Comment by vunderba
14 days ago
Interesting but frustratingly vague on details. How exactly are the models playing? Is it using some kind of PGN equivalent in Tetris that represents a on-going game, passing an ASCII representation, encoding as a JSON structure, or just directly sending screenshots of the game to the various LLMs?
It has to be turn-based. Even with Flash's speed, the inference latency would kill you in a real-time loop. They're likely pausing the game state after every tick to wait for the API response before resuming.
answered this in a comment above! It's not turn or visual layout based since LLMs are not trained that way. The representation is a JSON structure, but LLMs plug in algorithms and keeps optimizing it as the game state evolves
Thanks for the clarification! Kind of reminds me of the Brian Moore's AI clocks which uses several LLMs to continuously generate HTML/CSS to create an analog clock for comparisons.

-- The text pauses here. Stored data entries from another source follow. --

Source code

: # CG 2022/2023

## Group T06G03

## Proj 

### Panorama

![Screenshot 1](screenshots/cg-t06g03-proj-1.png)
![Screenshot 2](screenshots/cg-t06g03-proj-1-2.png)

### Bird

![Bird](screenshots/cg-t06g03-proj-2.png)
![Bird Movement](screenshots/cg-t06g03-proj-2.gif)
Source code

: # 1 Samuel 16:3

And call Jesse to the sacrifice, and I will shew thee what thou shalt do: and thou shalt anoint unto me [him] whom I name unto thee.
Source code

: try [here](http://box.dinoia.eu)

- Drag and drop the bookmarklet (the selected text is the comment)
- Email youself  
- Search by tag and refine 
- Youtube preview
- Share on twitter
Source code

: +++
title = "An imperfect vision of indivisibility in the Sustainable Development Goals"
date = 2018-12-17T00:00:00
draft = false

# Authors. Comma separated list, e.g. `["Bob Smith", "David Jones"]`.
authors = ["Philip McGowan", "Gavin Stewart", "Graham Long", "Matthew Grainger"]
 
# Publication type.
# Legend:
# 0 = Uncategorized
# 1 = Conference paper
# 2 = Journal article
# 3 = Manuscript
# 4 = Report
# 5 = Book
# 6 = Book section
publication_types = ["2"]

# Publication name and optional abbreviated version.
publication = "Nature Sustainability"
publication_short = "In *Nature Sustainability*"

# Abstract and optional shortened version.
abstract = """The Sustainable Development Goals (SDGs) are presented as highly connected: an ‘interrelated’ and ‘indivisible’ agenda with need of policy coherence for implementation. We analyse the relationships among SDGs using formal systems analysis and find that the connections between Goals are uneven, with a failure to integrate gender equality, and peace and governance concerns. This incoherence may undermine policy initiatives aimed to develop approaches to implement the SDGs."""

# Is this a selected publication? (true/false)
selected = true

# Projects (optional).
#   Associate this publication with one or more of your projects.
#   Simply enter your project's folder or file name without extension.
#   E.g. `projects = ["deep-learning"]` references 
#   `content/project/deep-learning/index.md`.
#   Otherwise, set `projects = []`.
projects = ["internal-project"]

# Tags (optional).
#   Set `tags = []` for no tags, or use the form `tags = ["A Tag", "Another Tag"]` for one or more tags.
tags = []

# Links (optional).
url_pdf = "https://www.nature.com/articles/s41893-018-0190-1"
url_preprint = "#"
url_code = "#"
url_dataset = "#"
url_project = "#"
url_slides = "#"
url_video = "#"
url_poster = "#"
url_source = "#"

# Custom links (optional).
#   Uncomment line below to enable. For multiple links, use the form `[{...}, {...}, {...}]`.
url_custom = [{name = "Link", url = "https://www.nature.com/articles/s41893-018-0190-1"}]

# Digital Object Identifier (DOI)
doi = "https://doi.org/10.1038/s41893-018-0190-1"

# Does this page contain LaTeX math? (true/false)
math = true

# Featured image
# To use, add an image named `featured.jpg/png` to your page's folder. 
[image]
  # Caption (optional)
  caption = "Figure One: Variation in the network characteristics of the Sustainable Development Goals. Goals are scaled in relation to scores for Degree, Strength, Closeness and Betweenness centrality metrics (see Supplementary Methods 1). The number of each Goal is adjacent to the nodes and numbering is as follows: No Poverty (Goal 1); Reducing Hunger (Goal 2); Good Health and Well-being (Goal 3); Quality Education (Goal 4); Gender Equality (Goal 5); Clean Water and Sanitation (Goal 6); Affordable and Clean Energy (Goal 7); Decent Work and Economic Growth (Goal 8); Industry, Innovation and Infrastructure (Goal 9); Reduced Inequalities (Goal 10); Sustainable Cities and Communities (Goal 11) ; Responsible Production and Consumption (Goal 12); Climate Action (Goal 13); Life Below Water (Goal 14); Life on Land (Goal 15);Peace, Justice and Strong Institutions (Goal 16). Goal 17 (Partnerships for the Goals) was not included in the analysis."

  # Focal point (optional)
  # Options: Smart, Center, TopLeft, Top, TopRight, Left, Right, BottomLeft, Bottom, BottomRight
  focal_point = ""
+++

https://clocks.brianmoore.com
Wow this is incredible!!
Curious how the token economics compare here to a standard agent loop. It seems like if you're using the LLM as a JIT to optimize the algorithm as the game evolves, the context accumulation would get expensive fast even with Flash pricing.
I suppose you could argue about whether it's an LLM at that point but vision is a huge part of frontier models now, no?